Chopin was born Fryderyk Franciszek Chopin in the Duchy of Warsaw and grew up in Warsaw, which in 1815 became part of Congress Poland. A child prodigy, he completed his musical education and composed his earlier works in Warsaw before leaving Poland at the age of 20, less than a month before the outbreak of the November 1830 Uprising. At 21, he settled in Paris. Thereafter—in the last 18 years of his life—he gave only 30 public performances, preferring the more intimate atmosphere of the salon. He supported himself by selling his compositions and by giving piano lessons, for which he was in high demand. Chopin formed a friendship with Franz Liszt and was admired by many of his other musical contemporaries, including Robert Schumann.

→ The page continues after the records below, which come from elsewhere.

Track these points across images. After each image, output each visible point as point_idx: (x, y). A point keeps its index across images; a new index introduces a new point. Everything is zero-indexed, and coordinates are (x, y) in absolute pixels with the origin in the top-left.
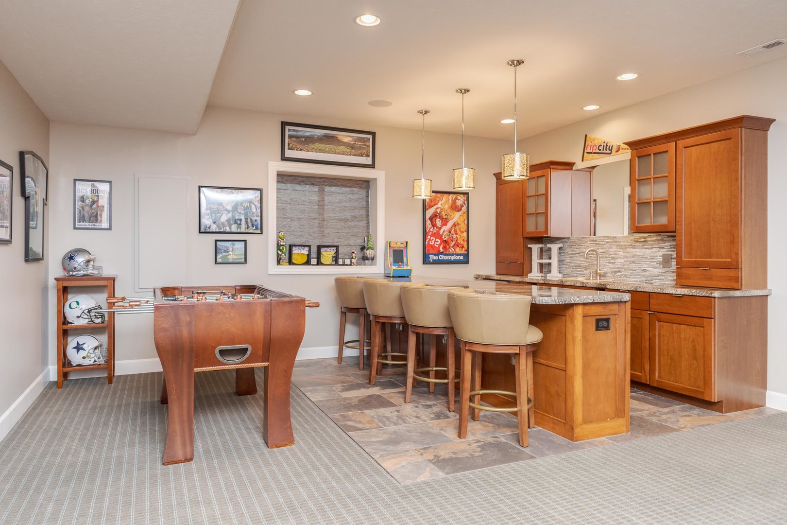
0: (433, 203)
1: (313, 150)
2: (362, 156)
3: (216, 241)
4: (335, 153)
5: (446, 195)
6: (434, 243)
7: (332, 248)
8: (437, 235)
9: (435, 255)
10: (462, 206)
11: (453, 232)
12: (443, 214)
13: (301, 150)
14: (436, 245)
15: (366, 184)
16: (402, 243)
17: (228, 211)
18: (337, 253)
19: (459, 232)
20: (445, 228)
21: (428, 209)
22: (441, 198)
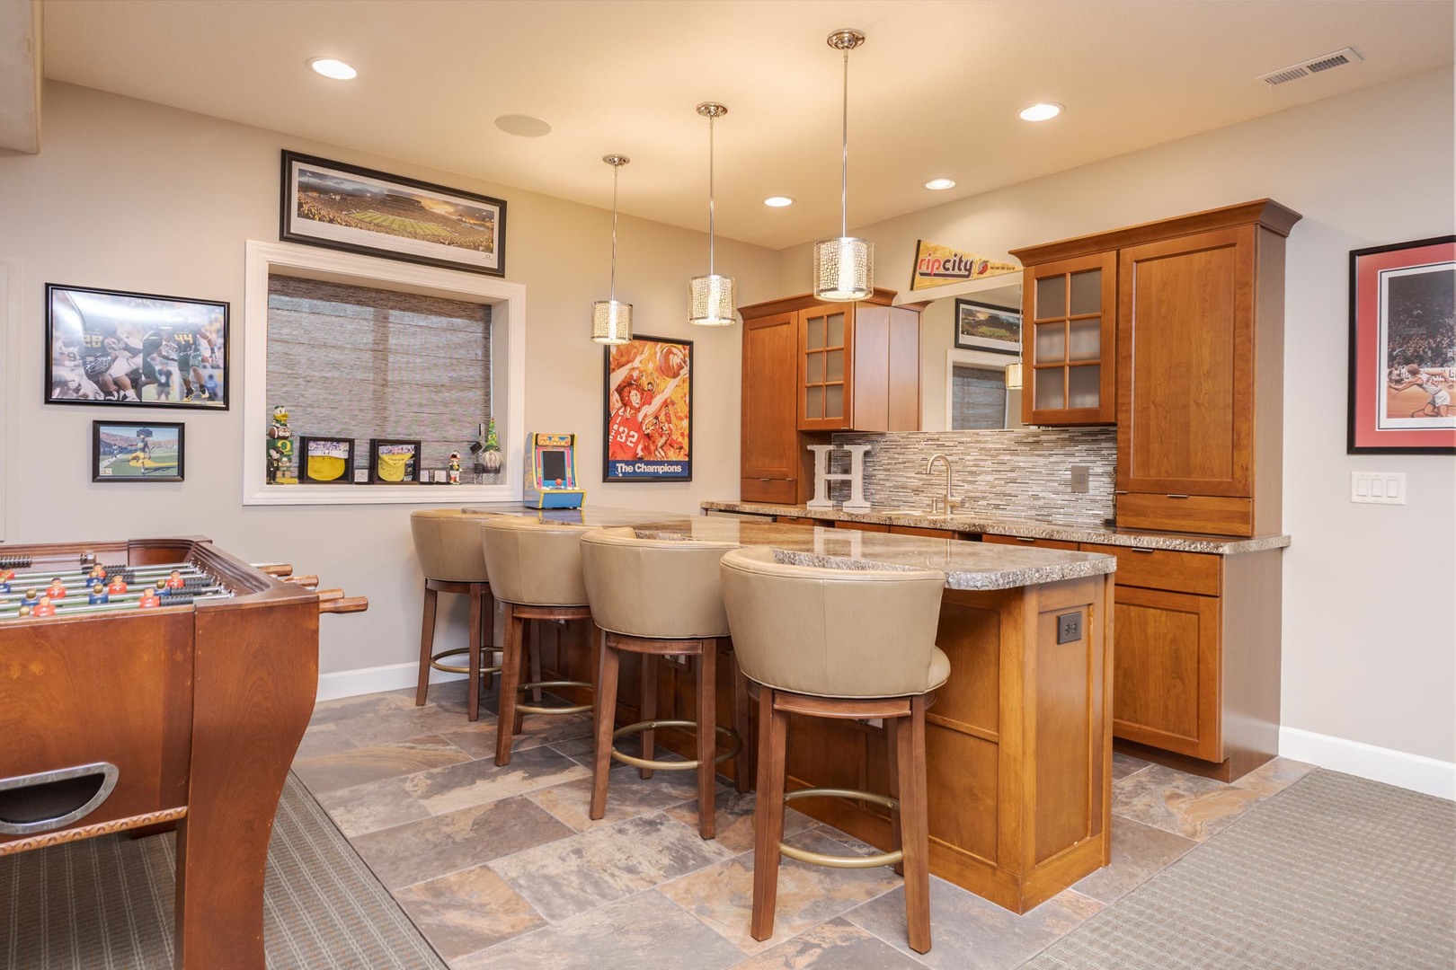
0: (624, 360)
1: (360, 224)
2: (476, 248)
3: (97, 424)
4: (415, 236)
5: (650, 344)
6: (627, 440)
7: (405, 446)
8: (632, 424)
9: (627, 463)
10: (681, 368)
11: (662, 418)
12: (644, 381)
13: (331, 221)
14: (629, 443)
15: (484, 311)
16: (563, 439)
17: (134, 352)
18: (417, 456)
19: (674, 419)
20: (649, 410)
21: (613, 370)
22: (641, 349)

After a failed engagement to Maria Wodzińska from 1836 to 1837, he maintained an often troubled relationship with the French writer Amantine Dupin (known by her pen name, George Sand). A brief and unhappy visit to Majorca with Sand in 1838–39 would prove one of his most productive periods of composition. In his final years, he was supported financially by his admirer Jane Stirling, who also arranged for him to visit Scotland in 1848. For most of his life, Chopin was in poor health. He died in Paris in 1849 at the age of 39, probably of pericarditis aggravated by tuberculosis.
All of Chopin's compositions include the piano. Most are for solo piano, though he also wrote two piano concertos, a few chamber pieces, and some 19 songs set to Polish lyrics. His piano writing was technically demanding and expanded the limits of the instrument, his own performances noted for their nuance and sensitivity. His major piano works also include mazurkas, waltzes, nocturnes, polonaises, the instrumental ballade (which Chopin created as an instrumental genre), études, impromptus, scherzos, preludes and sonatas, some published only posthumously. Among the influences on his style of composition were Polish folk music, the classical tradition of J. S. Bach, Mozart, and Schubert, and the atmosphere of the Paris salons of which he was a frequent guest. His innovations in style, harmony, and musical form, and his association of music with nationalism, were influential throughout and after the late Romantic period.
Chopin's music, his status as one of music's earliest celebrities, his indirect association with political insurrection, his high-profile love-life, and his early death have made him a leading symbol of the Romantic era. His works remain popular, and he has been the subject of numerous films and biographies of varying historical fidelity.